[Source data]
******
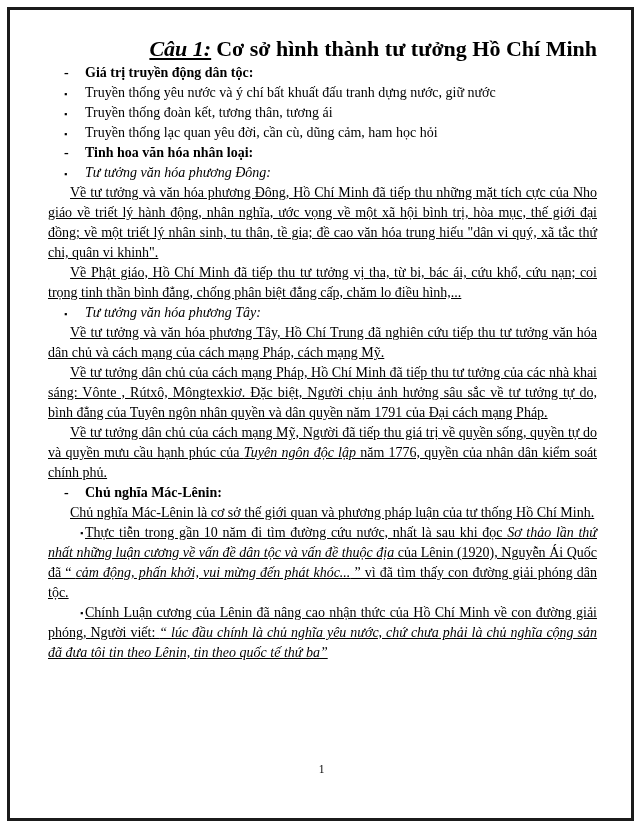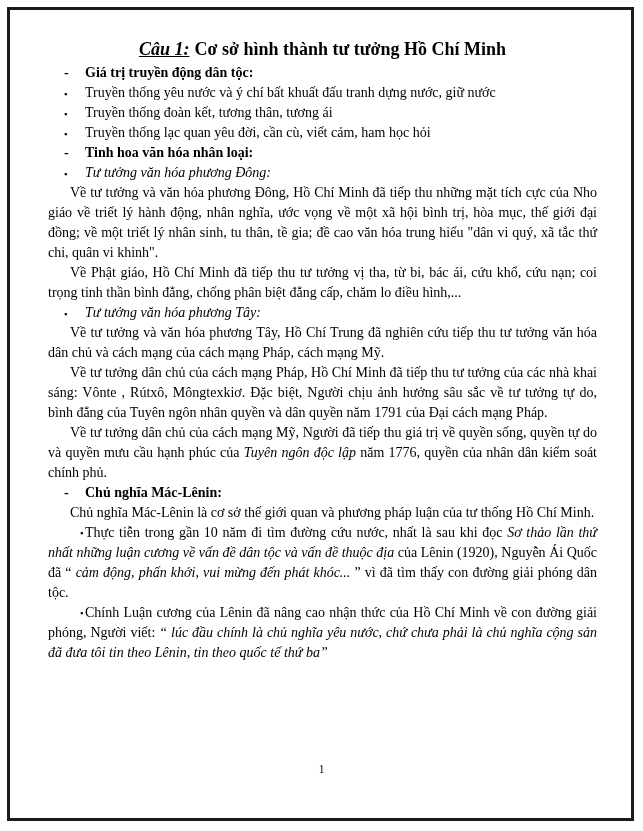--- a/index.html
+++ b/index.html
@@ -20,25 +20,25 @@
     pointer-events: none;
   }
   .content {
     position: absolute;
     left: 48px; top: 36px;
     width: 549px;
     font-size: 14px;
     line-height: 20px;
   }
   .title {
-    font-size: 18px;
+    font-size: 22px;
     font-weight: bold;
     line-height: 26px;
     margin: 0 0 1px 0;
-    text-align: center;
+    text-align: right;
   }
   .title-label {
     font-style: italic;
     text-decoration: underline;
   }
   .title-text { margin-left: 5px; }
   .dash-item, .square-item {
     position: relative;
     padding-left: 37px;
     text-align: left;
@@ -48,20 +48,21 @@
     position: absolute;
     left: 16px; top: 0;
   }
   .square-item .marker { font-size: 9px; top: 1px; }
   .bold { font-weight: bold; }
   .italic, .it { font-style: italic; }
   .para {
     margin: 0;
     text-align: justify;
     text-indent: 22px;
+    text-decoration: underline;
   }
   .bullet-para { text-indent: 16px; }
   .marker-inline {
     font-size: 9px;
     display: inline-block;
     width: 21px;
     vertical-align: 1px;
     font-style: normal;
   }
   .page-number {
@@ -93,21 +94,21 @@
     <span>Truyền thống yêu nước và ý chí bất khuất đấu tranh dựng nước, giữ nước</span>
   </div>
 
   <div class="square-item">
     <span class="marker">▪</span>
     <span>Truyền thống đoàn kết, tương thân, tương ái</span>
   </div>
 
   <div class="square-item">
     <span class="marker">▪</span>
-    <span>Truyền thống lạc quan yêu đời, cần cù, viết cảm, ham học hỏi</span>
+    <span>Truyền thống lạc quan yêu đời, cần cù, dũng cảm, ham học hỏi</span>
   </div>
 
   <div class="dash-item bold">
     <span class="marker">-</span>
     <span>Tinh hoa văn hóa nhân loại:</span>
   </div>
 
   <div class="square-item">
     <span class="marker">▪</span>
     <span class="italic">Tư tưởng văn hóa phương Đông:</span>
******
* **Request**
Please copy out each line in the entries that mentions the string "thống".

* **Task answer**
     <span>Truyền thống yêu nước và ý chí bất khuất đấu tranh dựng nước, giữ nước</span>
     <span>Truyền thống đoàn kết, tương thân, tương ái</span>
-    <span>Truyền thống lạc quan yêu đời, cần cù, viết cảm, ham học hỏi</span>
+    <span>Truyền thống lạc quan yêu đời, cần cù, dũng cảm, ham học hỏi</span>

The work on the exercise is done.